History has shown us how this process works. Revolutionary coalitions form to tear down an existing order, promising liberation and justice. Once power is seized, the alliance fractures, and the most ruthless faction takes control.
Iran’s 1979 revolution followed this exact pattern. Leftist revolutionaries helped topple the shah. Within a few years, tens of thousands of them were imprisoned, executed, or “disappeared” by the Islamist regime they helped install.

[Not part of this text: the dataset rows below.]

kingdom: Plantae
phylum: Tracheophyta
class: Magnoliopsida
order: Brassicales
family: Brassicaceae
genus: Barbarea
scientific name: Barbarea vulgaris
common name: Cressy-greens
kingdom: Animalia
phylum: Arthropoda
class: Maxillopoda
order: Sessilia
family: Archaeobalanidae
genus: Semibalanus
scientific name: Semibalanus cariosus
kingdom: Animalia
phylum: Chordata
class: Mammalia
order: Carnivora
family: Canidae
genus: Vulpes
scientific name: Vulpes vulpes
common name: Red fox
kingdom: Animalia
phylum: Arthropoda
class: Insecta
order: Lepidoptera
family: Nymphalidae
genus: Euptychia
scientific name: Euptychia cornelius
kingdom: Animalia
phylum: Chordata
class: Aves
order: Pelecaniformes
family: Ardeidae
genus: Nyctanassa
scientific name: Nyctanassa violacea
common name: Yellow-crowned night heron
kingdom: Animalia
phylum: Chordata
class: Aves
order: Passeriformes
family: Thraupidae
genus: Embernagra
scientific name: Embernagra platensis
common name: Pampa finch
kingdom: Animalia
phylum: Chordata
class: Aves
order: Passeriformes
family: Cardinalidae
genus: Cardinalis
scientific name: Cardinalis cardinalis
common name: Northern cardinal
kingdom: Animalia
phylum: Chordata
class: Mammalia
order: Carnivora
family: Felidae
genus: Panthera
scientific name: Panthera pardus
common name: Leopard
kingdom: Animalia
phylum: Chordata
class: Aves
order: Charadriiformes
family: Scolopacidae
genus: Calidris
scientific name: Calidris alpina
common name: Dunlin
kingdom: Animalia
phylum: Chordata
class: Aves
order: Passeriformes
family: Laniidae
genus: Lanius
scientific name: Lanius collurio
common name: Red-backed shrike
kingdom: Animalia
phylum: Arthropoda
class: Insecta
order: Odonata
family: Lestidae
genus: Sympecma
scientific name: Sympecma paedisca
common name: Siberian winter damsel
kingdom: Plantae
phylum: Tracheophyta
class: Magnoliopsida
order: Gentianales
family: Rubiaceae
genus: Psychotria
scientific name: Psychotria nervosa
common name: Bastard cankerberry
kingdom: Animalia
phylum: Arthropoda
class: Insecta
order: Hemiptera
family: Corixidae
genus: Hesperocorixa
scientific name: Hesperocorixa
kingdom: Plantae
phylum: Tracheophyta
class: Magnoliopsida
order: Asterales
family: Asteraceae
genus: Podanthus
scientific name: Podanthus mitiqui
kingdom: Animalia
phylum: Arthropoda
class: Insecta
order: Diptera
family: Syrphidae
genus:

Those who do not understand history, the saying goes, are doomed to repeat it.
RELATED: The right must choose: Fight the real war, or cosplay revolution online
Aaron Schwartz/Bloomberg via Getty Images
This moment is different
What happened in California was not a foreign conflict bleeding into the United States or a solitary extremist acting on impulse. It was an organized domestic group, steeped in ideological narratives long validated by universities, activist networks, and the media.
The language that once circulated on campuses and social media is now appearing in criminal indictments. “Liberation” has become a justification for explosives. “Resistance” has become a plan with a date and a time. When groups openly call for the destruction of the United States and then prepare bombs to make it happen, the country has entered a new phase. Pretending things have not gotten worse, that we have not crossed a line as a country, is reckless denial.
Every movement like this depends on confusion. Its supporters insist that calls for America’s destruction are symbolic, even as they stockpile weapons. They denounce violence while preparing for it. They cloak criminal intent in the language of justice and morality. That ambiguity is not accidental. It is deliberate.
The California plot should end the debate over whether these red-green alliances exist. They do. The only question left is whether the country will recognize the pattern before more plots advance farther — and succeed.
This is not about one group, one ideology, or one arrest. It is about a growing coalition that has moved past rhetoric and into action. History leaves no doubt where that path leads. The only uncertainty is whether Americans will step in and stop it.